Laurie Gillis of Wind Voice, a group that collects feedback from people across Ontario about their experiences with wind turbines, said people like Ashbee “don’t want to be guinea pigs anymore,” and that they feel betrayed.
In February, the group released its latest survey results, which found 136 people reporting health problems due to turbines, a number she believes is “the tip of the iceberg.” She added as many as 25 families have had to abandon their homes as well.
Such figures should be raising a red flag with the province, Gillis noted, but they aren’t. “The government is well aware of the fact that there are health problems. They have received the evidence many times.”
Ashbee and Gillis were among a series of speakers at last week’s information meeting hosted by West and East Perth Against Turbines (WEPAT), a grassroots group of citizens calling on the province to put a moratorium on industrial wind turbine developments until a third-party health study on their impacts can be conducted. Signs that read “Stop the Wind Turbines” and “Tourists: Build them and they won’t come!” peppered the community hall, where over 300 people packed inside to hear the speakers’ views on the impact of wind turbines and to hear the latest about the proposed Zorra Festival wind project slated for just north of Sebringville.
The 10-megawatt project would include five turbines and is presently awaiting approval for connection to the province’s power grid.
Jeanne Melady of Huron East Against Turbines said more leases have likely been signed in the area but that, due to the secret nature in which the wind developers work, there is no easy way of knowing just how many turbines could be sprouting up in the future.
“Some of you may not know that there’s a lease signed right next to you. Nobody talks about it. We need to have more transparency,” she added.
Melady said Ontario needs an energy policy that is safe, reliable, and sustainable – none of which she feels the Green Energy Act is, with its current regulations.

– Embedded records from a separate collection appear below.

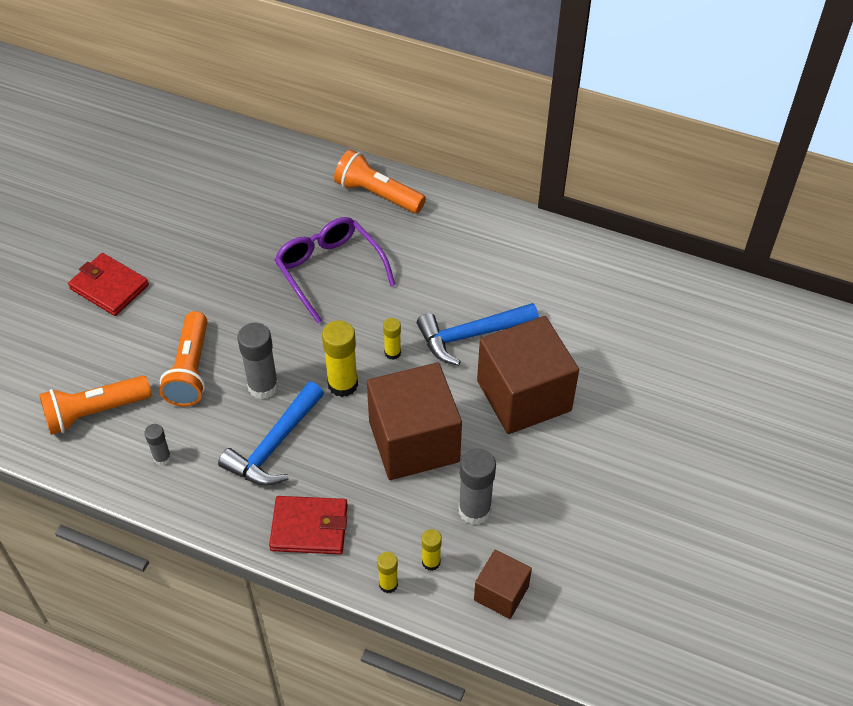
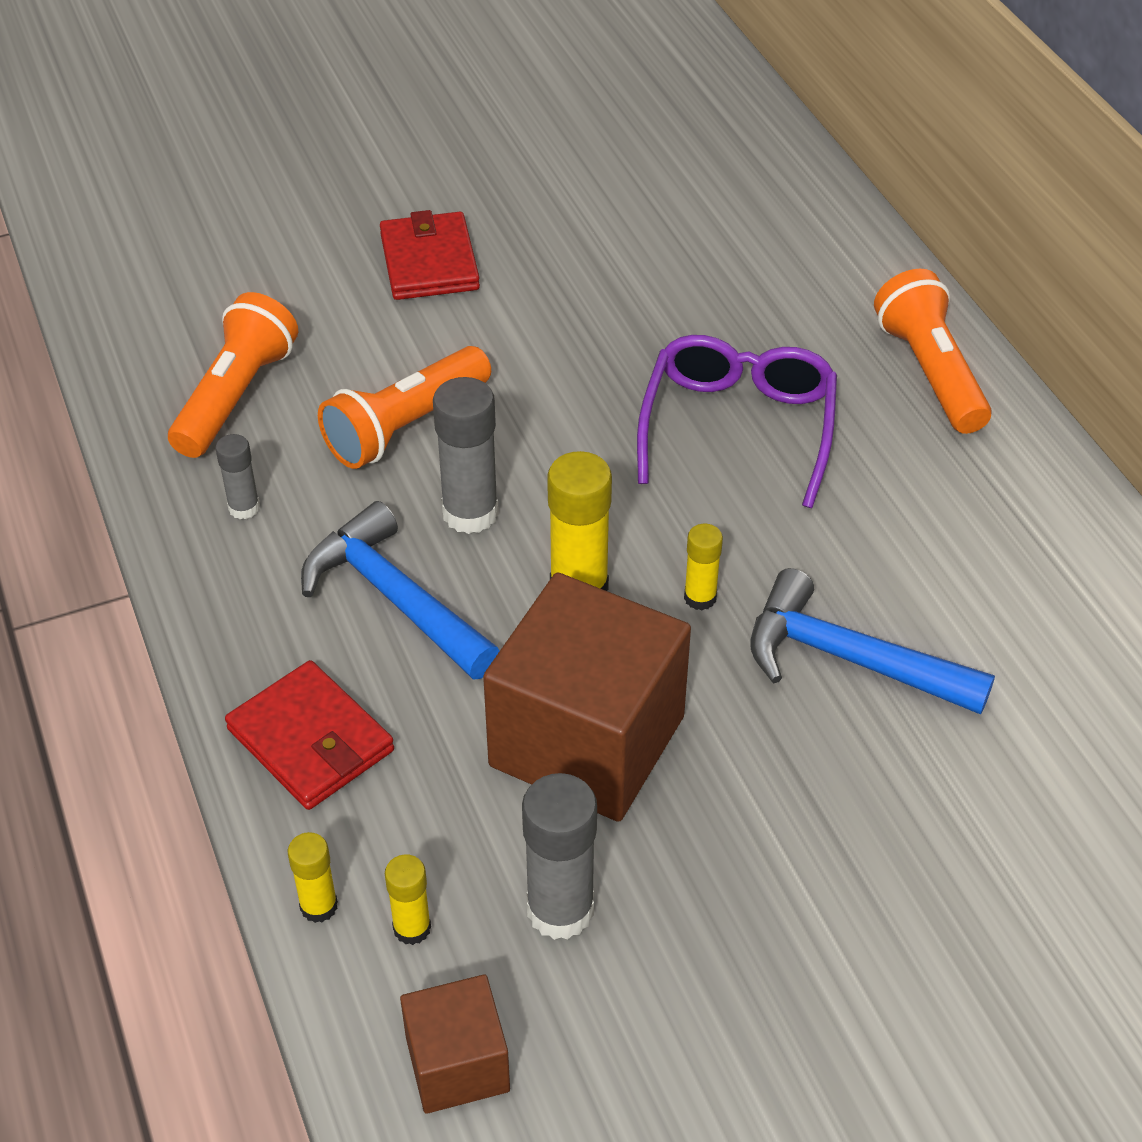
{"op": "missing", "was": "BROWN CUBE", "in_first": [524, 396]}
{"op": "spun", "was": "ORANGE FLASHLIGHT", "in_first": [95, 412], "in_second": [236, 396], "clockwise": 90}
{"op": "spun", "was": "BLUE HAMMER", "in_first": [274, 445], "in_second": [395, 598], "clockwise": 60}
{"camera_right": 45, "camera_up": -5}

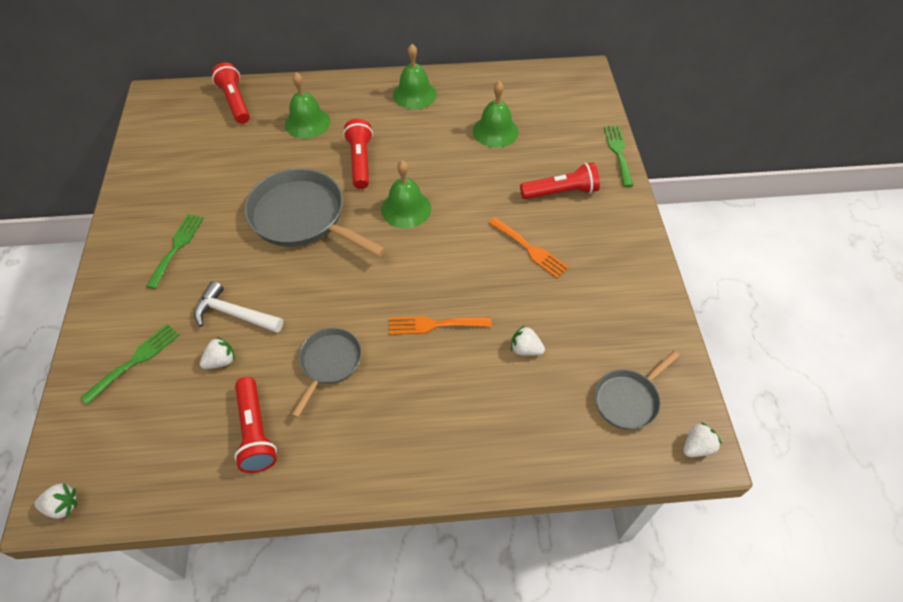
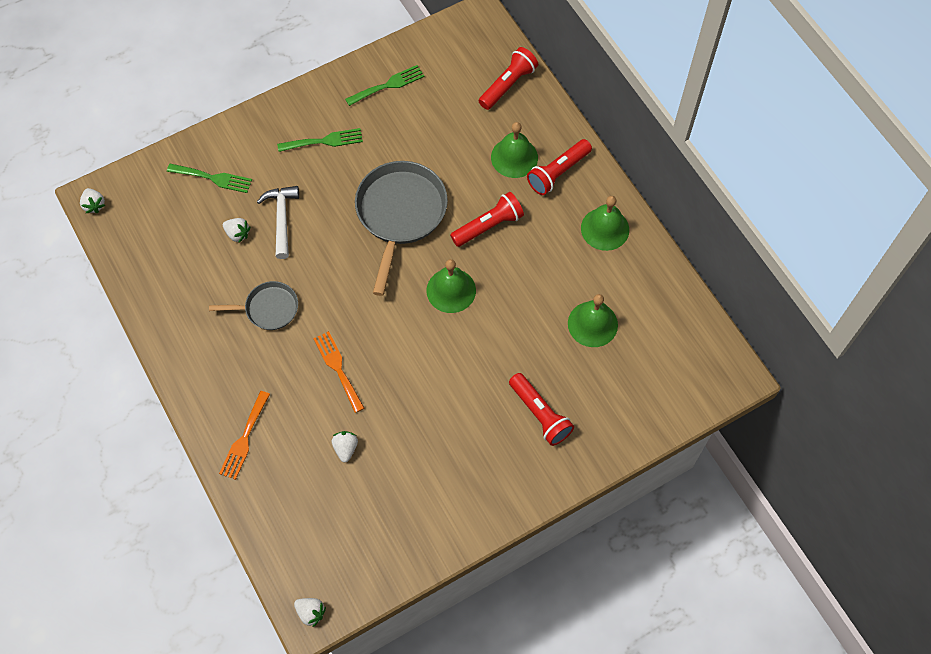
{"op": "relocated", "was": "GREEN FORK", "in_first": [618, 152], "in_second": [388, 85]}
{"op": "relocated", "was": "ORANGE FORK", "in_first": [530, 249], "in_second": [244, 439]}
{"op": "missing", "was": "GREY PAN", "in_first": [628, 399]}
{"op": "relocated", "was": "RED FLASHLIGHT", "in_first": [255, 432], "in_second": [558, 172]}
{"camera_right": 65, "camera_up": 10}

She noted the province has no way of testing for the low-frequency noise that turbines send out – something many believe is the cause for health problems – and no protocol for enforcing its 40-decibel noise limit.

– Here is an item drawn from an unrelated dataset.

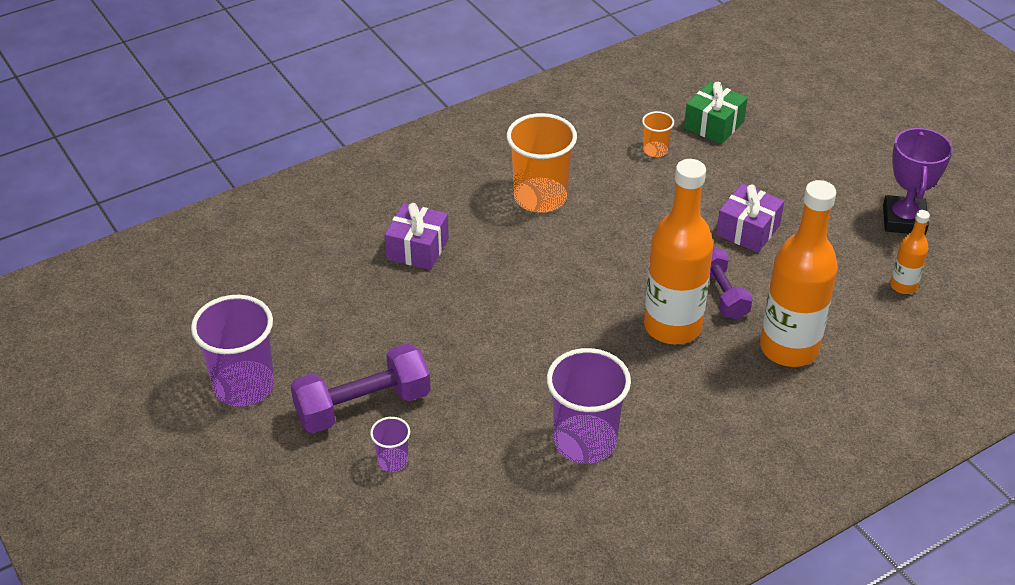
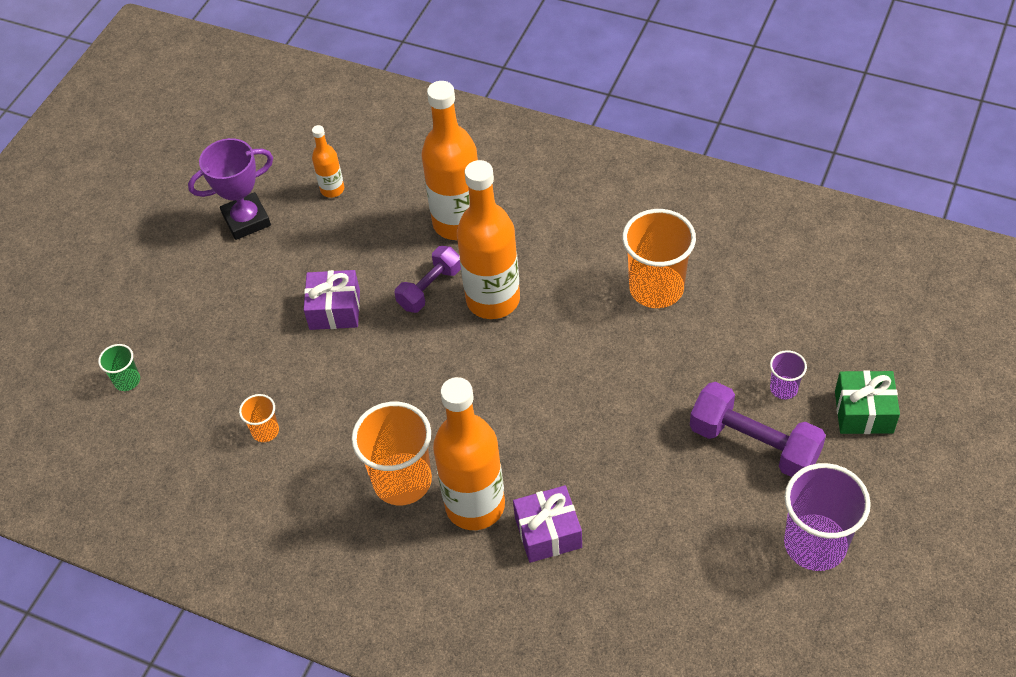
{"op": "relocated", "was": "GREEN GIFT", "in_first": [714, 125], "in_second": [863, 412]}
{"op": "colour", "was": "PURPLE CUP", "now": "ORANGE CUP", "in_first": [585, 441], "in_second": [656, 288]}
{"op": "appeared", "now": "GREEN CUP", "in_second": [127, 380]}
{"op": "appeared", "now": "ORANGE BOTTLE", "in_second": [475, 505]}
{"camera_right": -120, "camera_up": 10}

Melady warned anyone considering a lease that the contract they are asked to sign will allow the company to skirt Ontario’s mandatory 550-metre setback distance.
She also noted that many turbines are producing as low as 20 per cent of the power that wind companies promise, and questioned whether the province could afford to invest in turbines when there’s such little return.

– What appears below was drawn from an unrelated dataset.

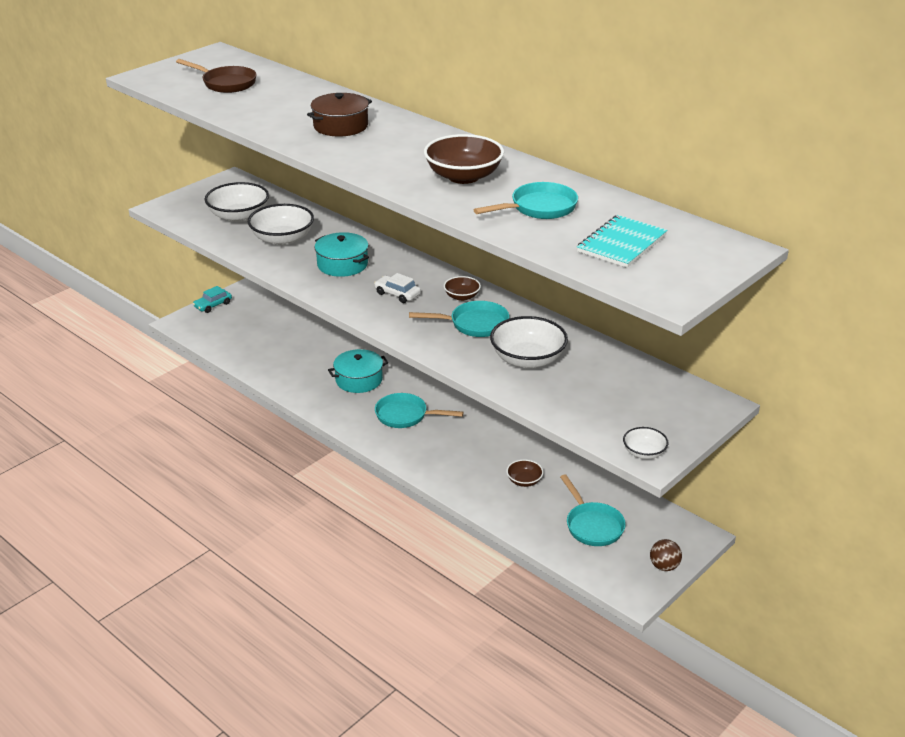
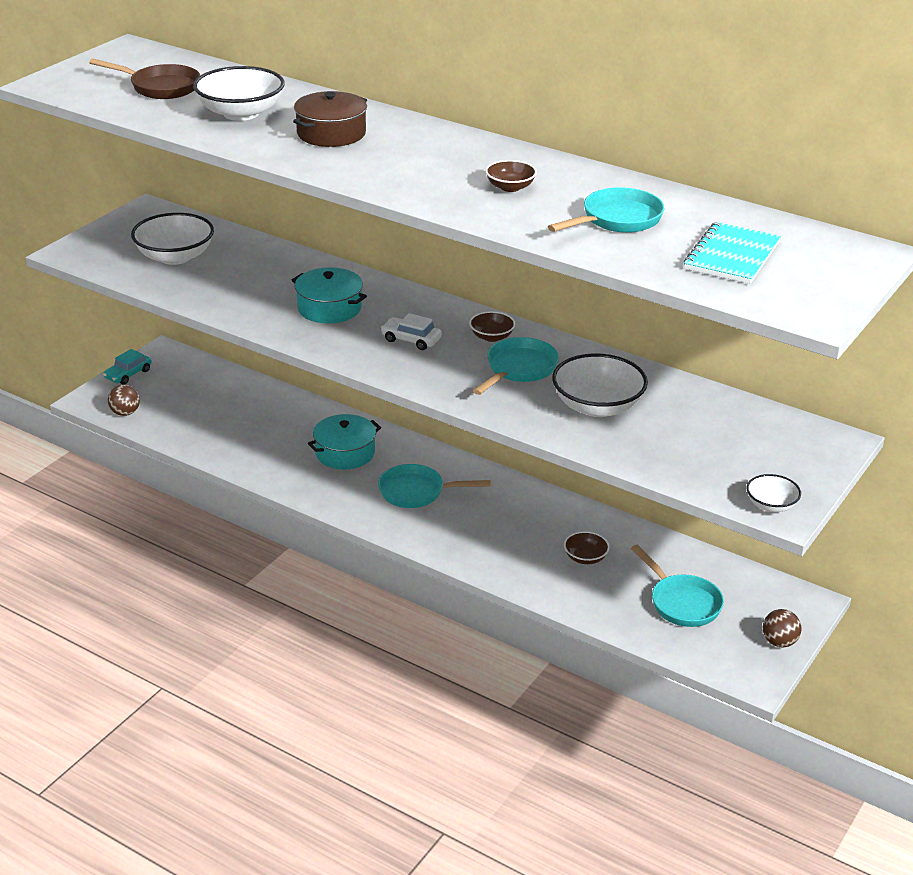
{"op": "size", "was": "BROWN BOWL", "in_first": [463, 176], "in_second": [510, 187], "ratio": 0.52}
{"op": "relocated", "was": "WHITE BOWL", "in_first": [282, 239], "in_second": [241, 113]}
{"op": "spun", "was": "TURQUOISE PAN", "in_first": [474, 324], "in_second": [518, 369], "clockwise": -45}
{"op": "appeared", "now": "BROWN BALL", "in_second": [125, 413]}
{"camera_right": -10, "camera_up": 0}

Grey County realtor Mike McMurray spoke about the impact wind turbines have on a property’s re-sale value. While some farmers will appreciate the extra income generated by a turbine on their property, he said a turbine can be detrimental when trying to sell to urban buyers in particular, who come to rural areas like Perth County for their natural beauty, unobstructed views, peace and quiet,
“People from urban areas do not want to buy a place in the country where their country view is a sea of wind turbines during the daytime and flashing lights at night.”
From his experience, McMurray said a property with a turbine loses between 25-40 per cent of its value. That negative impact on properties can stretch as far as two miles from the turbine, he added.
Under normal circumstances, a property owner would be protected by local bylaws against any action taken by a neighbour that would have a negative effect on their property, he said. But with the province calling the shots on new projects, no such protection exists.
“We have an irresponsible provincial government that has shown amazing lack of concern for rural residences,” said McMurray.